#### Source data

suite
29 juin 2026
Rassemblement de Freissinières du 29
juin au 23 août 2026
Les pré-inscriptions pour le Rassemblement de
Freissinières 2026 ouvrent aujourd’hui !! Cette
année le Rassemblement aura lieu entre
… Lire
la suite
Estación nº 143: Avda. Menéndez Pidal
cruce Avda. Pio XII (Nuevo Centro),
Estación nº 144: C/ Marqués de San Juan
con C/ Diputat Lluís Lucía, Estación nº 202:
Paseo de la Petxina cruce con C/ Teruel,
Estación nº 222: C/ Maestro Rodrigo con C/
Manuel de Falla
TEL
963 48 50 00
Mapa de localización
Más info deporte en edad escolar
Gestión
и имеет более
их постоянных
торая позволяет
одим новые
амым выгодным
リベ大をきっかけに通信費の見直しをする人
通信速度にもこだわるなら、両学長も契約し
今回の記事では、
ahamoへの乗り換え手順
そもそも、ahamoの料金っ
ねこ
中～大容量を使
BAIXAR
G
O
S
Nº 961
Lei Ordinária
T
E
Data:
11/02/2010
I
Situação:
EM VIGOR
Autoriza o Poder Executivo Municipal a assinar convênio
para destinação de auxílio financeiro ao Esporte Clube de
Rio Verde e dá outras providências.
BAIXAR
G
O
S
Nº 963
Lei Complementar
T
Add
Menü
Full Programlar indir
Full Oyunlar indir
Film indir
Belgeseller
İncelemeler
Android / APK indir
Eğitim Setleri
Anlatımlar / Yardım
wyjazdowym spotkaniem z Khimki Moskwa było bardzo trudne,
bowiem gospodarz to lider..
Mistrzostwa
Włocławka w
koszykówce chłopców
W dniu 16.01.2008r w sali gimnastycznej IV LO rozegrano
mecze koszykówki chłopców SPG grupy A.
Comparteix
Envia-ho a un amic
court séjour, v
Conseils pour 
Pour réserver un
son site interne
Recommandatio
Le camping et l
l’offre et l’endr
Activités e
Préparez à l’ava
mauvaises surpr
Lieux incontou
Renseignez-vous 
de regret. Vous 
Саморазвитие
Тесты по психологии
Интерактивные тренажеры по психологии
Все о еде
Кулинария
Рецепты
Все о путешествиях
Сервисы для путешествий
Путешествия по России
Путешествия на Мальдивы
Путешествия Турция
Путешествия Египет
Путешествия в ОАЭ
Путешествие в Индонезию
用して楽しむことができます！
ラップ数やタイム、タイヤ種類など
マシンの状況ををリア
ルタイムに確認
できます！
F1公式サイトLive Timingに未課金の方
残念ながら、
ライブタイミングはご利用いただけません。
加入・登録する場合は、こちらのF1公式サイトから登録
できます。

########

#### Description of the task
Output every record above exactly as it was given.

#### Answer section
suite
29 juin 2026
Rassemblement de Freissinières du 29
juin au 23 août 2026
Les pré-inscriptions pour le Rassemblement de
Freissinières 2026 ouvrent aujourd’hui !! Cette
année le Rassemblement aura lieu entre
… Lire
la suite
Estación nº 143: Avda. Menéndez Pidal
cruce Avda. Pio XII (Nuevo Centro),
Estación nº 144: C/ Marqués de San Juan
con C/ Diputat Lluís Lucía, Estación nº 202:
Paseo de la Petxina cruce con C/ Teruel,
Estación nº 222: C/ Maestro Rodrigo con C/
Manuel de Falla
TEL
963 48 50 00
Mapa de localización
Más info deporte en edad escolar
Gestión
и имеет более
их постоянных
торая позволяет
одим новые
амым выгодным
リベ大をきっかけに通信費の見直しをする人
通信速度にもこだわるなら、両学長も契約し
今回の記事では、
ahamoへの乗り換え手順
そもそも、ahamoの料金っ
ねこ
中～大容量を使
BAIXAR
G
O
S
Nº 961
Lei Ordinária
T
E
Data:
11/02/2010
I
Situação:
EM VIGOR
Autoriza o Poder Executivo Municipal a assinar convênio
para destinação de auxílio financeiro ao Esporte Clube de
Rio Verde e dá outras providências.
BAIXAR
G
O
S
Nº 963
Lei Complementar
T
Add
Menü
Full Programlar indir
Full Oyunlar indir
Film indir
Belgeseller
İncelemeler
Android / APK indir
Eğitim Setleri
Anlatımlar / Yardım
wyjazdowym spotkaniem z Khimki Moskwa było bardzo trudne,
bowiem gospodarz to lider..
Mistrzostwa
Włocławka w
koszykówce chłopców
W dniu 16.01.2008r w sali gimnastycznej IV LO rozegrano
mecze koszykówki chłopców SPG grupy A.
Comparteix
Envia-ho a un amic
court séjour, v
Conseils pour 
Pour réserver un
son site interne
Recommandatio
Le camping et l
l’offre et l’endr
Activités e
Préparez à l’ava
mauvaises surpr
Lieux incontou
Renseignez-vous 
de regret. Vous 
Саморазвитие
Тесты по психологии
Интерактивные тренажеры по психологии
Все о еде
Кулинария
Рецепты
Все о путешествиях
Сервисы для путешествий
Путешествия по России
Путешествия на Мальдивы
Путешествия Турция
Путешествия Египет
Путешествия в ОАЭ
Путешествие в Индонезию
用して楽しむことができます！
ラップ数やタイム、タイヤ種類など
マシンの状況ををリア
ルタイムに確認
できます！
F1公式サイトLive Timingに未課金の方
残念ながら、
ライブタイミングはご利用いただけません。
加入・登録する場合は、こちらのF1公式サイトから登録
できます。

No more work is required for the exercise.